• What is needed:
In the data below, find each line that contains the word "particular" and copy it.

Saved entries:
↓↓↓

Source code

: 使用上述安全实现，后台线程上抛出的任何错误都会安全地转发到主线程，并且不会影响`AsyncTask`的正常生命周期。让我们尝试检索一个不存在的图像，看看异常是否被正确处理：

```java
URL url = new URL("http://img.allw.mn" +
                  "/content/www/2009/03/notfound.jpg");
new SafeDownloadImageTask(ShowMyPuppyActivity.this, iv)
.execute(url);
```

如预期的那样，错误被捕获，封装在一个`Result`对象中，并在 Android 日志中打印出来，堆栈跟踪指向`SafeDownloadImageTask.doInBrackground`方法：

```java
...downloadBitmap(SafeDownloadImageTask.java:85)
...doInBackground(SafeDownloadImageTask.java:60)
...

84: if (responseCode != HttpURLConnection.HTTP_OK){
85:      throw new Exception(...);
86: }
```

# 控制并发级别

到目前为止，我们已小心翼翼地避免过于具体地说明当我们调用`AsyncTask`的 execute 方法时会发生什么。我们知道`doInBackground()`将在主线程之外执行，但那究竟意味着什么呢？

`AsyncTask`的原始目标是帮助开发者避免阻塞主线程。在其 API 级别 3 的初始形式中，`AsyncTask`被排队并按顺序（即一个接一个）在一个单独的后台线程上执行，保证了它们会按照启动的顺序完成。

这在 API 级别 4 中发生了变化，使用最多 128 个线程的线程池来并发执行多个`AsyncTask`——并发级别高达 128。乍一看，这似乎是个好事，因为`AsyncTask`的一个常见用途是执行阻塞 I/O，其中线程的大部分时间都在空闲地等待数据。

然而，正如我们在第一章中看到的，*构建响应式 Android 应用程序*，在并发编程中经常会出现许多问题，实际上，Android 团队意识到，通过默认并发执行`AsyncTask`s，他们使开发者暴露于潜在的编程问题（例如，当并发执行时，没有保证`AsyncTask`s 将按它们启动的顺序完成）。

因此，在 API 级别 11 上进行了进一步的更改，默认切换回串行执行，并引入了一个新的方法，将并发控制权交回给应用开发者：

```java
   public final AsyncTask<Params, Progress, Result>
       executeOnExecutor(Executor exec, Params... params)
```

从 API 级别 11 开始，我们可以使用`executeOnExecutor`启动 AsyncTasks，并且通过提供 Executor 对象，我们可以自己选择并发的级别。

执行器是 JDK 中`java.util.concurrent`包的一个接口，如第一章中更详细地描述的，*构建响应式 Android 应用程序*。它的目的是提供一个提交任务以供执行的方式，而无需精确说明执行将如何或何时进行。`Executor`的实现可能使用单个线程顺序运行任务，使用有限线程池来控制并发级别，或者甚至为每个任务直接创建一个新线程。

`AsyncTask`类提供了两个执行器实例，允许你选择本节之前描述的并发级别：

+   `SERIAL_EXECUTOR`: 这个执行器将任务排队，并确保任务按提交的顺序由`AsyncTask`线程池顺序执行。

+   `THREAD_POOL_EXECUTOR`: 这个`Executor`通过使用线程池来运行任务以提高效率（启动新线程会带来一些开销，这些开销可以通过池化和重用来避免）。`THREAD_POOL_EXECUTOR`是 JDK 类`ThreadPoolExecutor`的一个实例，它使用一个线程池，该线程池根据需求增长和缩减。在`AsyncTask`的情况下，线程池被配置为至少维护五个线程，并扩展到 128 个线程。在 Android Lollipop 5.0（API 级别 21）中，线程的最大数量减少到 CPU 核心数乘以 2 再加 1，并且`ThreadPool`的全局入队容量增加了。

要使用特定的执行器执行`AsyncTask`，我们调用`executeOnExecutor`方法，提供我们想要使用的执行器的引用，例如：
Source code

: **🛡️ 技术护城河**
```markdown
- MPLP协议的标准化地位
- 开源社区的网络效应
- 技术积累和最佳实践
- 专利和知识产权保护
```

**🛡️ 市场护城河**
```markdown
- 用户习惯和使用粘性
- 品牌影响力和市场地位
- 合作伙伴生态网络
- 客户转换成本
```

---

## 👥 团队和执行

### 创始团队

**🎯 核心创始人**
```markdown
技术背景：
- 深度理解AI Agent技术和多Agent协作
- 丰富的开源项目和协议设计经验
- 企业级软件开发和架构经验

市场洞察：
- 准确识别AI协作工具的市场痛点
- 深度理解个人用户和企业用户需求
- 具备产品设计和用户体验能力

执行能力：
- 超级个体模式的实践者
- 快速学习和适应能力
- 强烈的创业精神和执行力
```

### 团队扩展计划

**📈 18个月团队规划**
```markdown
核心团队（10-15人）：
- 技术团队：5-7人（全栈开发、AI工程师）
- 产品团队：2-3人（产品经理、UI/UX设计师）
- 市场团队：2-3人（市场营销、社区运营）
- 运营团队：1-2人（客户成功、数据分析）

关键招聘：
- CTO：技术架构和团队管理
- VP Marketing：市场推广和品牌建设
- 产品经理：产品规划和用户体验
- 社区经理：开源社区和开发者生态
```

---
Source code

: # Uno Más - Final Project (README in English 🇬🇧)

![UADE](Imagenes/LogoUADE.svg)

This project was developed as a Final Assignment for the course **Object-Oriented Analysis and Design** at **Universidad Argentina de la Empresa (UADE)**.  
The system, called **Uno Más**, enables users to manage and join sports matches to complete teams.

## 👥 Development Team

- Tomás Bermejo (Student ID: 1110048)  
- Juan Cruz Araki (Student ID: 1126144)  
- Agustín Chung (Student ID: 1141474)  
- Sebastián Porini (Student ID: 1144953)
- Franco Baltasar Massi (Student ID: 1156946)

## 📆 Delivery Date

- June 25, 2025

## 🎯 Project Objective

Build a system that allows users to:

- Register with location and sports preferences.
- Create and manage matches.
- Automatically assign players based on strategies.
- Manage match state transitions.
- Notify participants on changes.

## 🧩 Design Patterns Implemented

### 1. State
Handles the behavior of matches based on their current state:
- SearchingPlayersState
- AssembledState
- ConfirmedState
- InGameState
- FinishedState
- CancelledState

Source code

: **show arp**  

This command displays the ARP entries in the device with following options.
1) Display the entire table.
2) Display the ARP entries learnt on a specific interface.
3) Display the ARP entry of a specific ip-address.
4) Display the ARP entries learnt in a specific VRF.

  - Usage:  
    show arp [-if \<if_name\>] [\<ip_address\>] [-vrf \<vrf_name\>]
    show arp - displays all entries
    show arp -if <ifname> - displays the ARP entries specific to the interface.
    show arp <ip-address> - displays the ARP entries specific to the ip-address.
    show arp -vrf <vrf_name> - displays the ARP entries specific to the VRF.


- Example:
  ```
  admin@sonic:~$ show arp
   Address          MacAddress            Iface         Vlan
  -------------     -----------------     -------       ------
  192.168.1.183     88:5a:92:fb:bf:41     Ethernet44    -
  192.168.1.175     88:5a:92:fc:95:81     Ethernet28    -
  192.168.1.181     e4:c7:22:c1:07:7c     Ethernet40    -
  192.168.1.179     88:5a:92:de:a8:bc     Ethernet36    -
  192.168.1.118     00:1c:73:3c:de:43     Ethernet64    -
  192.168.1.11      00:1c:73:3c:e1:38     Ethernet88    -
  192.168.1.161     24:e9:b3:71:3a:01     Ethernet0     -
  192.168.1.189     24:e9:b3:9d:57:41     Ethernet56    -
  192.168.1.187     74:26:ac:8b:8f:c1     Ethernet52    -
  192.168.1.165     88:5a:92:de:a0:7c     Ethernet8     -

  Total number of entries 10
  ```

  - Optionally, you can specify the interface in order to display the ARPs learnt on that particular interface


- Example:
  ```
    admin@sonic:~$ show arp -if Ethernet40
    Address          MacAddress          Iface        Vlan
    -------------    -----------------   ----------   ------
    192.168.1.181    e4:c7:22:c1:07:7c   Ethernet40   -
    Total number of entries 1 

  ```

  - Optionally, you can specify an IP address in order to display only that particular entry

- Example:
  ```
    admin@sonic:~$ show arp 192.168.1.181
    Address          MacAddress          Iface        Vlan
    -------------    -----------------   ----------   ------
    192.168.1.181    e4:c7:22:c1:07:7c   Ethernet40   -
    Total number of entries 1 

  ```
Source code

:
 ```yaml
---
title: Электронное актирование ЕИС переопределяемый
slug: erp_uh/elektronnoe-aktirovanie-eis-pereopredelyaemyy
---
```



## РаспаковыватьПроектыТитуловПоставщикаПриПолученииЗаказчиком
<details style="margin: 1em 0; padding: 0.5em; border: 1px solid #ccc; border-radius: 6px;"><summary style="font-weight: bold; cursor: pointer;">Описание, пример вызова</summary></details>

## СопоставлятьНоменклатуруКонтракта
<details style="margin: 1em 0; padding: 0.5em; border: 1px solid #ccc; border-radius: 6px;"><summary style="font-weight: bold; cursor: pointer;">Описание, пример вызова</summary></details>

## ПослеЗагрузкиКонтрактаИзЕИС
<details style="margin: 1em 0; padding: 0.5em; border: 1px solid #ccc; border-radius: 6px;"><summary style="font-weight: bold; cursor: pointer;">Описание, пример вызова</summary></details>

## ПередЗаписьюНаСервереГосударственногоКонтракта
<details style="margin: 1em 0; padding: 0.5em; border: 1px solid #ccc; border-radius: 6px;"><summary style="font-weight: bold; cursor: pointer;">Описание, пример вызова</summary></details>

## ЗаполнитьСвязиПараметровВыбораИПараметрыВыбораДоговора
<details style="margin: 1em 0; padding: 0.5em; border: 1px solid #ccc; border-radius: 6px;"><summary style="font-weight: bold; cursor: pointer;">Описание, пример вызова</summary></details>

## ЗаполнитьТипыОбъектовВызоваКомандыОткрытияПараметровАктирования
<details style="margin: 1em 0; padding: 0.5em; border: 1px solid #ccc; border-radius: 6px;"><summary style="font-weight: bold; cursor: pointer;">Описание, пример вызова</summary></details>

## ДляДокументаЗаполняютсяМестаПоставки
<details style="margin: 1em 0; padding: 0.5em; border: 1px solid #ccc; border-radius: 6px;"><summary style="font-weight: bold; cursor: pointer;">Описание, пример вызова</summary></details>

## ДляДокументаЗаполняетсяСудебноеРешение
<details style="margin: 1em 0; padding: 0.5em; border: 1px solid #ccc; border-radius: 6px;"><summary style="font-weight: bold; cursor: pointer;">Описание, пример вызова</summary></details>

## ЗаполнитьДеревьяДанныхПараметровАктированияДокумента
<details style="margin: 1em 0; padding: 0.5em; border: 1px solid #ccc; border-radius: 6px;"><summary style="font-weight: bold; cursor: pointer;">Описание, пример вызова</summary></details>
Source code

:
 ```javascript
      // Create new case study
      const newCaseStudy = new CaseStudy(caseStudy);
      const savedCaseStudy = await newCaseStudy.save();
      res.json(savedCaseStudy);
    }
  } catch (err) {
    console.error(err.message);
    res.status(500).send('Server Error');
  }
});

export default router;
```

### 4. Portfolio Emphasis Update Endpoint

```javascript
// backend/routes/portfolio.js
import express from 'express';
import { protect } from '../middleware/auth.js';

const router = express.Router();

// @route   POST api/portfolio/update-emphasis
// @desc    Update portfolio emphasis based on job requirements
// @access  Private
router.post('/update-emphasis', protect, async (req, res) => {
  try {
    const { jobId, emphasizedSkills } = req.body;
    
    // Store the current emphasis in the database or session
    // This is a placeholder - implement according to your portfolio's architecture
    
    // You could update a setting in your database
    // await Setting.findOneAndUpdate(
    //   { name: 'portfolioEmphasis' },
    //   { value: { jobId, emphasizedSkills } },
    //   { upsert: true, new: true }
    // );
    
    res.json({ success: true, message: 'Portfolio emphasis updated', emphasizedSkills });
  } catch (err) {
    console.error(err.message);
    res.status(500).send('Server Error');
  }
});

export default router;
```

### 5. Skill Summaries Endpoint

↑↑↑

• Answer box:
  - Optionally, you can specify the interface in order to display the ARPs learnt on that particular interface
  - Optionally, you can specify an IP address in order to display only that particular entry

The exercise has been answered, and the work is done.